Information provided START

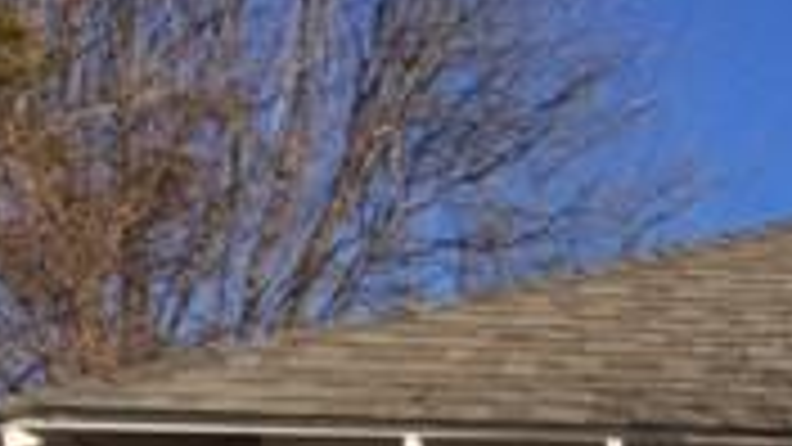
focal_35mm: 115
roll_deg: -0.1
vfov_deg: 9.9
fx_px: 2415
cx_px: 1197
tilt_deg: +3.9
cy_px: 851
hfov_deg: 16.8
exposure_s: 1/2825
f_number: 2.2
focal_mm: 4.15
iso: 32
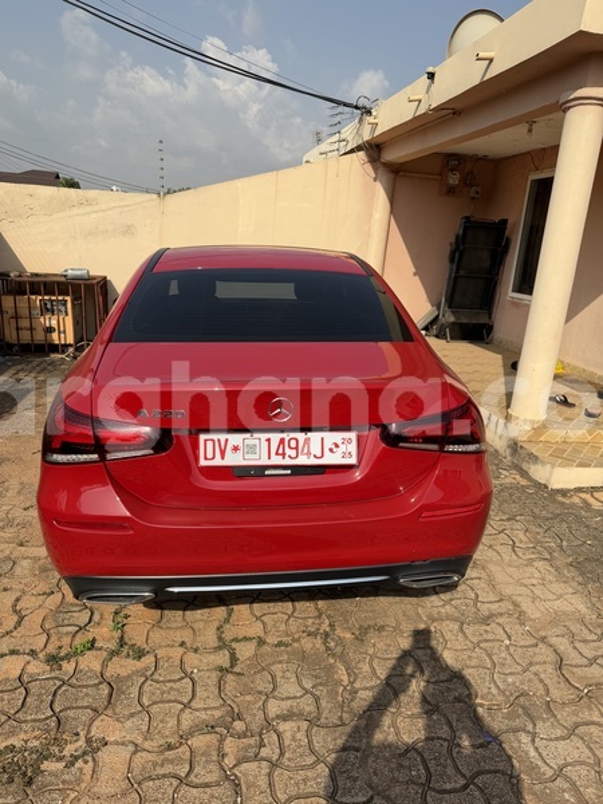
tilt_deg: -10.7
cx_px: 302
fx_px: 557
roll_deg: -4.9
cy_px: 402
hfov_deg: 56.8
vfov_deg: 71.6
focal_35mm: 24
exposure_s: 1/4405
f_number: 1.78
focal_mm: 6.76
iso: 80
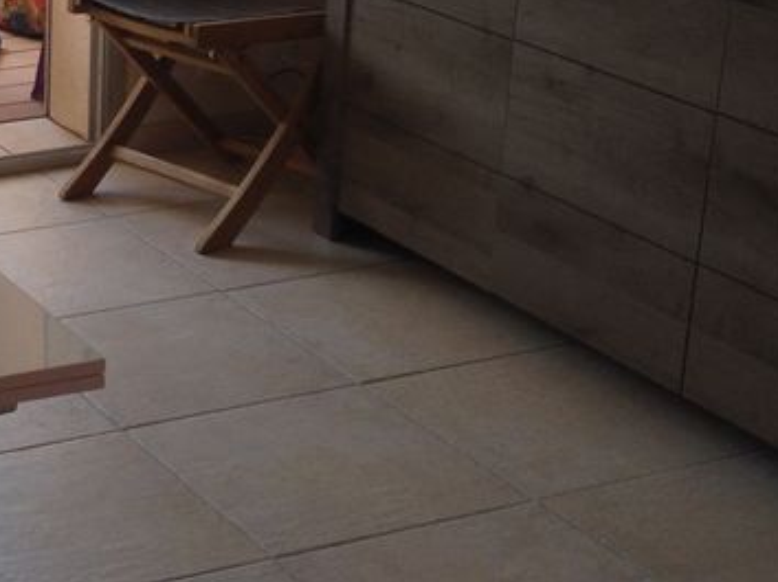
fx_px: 2224
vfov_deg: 14.9
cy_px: 178
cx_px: -149
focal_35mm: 99
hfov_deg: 18.8
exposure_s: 1/120
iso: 80
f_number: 2.4
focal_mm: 4.28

Information provided END

= Exercise requirements =
Give back exactly the lines from the first line of the data through the line with "focal_mm: 6.76", pictures excluded.

= Finished exercise =
focal_35mm: 115
roll_deg: -0.1
vfov_deg: 9.9
fx_px: 2415
cx_px: 1197
tilt_deg: +3.9
cy_px: 851
hfov_deg: 16.8
exposure_s: 1/2825
f_number: 2.2
focal_mm: 4.15
iso: 32
tilt_deg: -10.7
cx_px: 302
fx_px: 557
roll_deg: -4.9
cy_px: 402
hfov_deg: 56.8
vfov_deg: 71.6
focal_35mm: 24
exposure_s: 1/4405
f_number: 1.78
focal_mm: 6.76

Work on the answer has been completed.